# Your task:
Only one stretch of the data should be retyped: the lines from the line containing "ページID：120759" through the line containing "高級 杵 餅つき用 (ケヤ". Keep pictures out of it.

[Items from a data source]
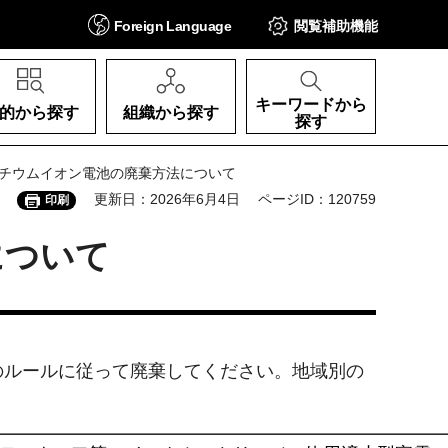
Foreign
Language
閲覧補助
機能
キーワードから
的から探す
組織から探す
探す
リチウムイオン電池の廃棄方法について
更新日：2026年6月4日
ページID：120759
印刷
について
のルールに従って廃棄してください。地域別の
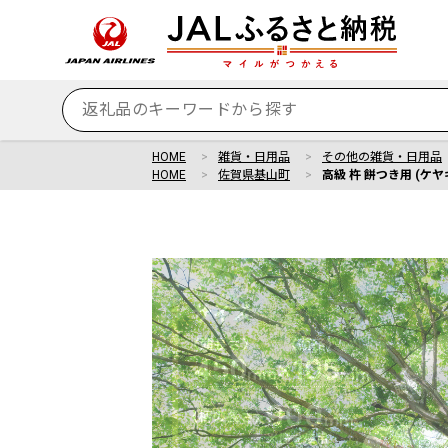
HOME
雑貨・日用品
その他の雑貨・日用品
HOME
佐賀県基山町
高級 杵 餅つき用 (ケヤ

==

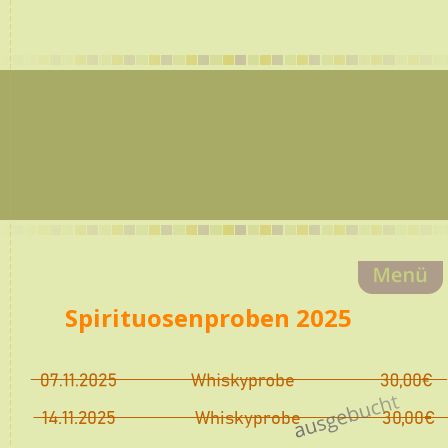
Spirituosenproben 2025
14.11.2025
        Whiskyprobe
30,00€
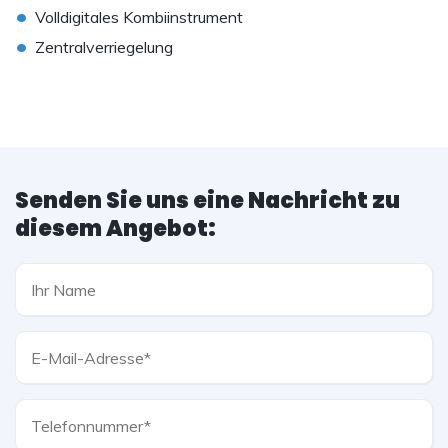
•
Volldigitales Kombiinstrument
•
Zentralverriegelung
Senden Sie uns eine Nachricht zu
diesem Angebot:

# Output of the exercise:
ページID：120759
印刷
について
のルールに従って廃棄してください。地域別の
HOME
雑貨・日用品
その他の雑貨・日用品
HOME
佐賀県基山町
高級 杵 餅つき用 (ケヤ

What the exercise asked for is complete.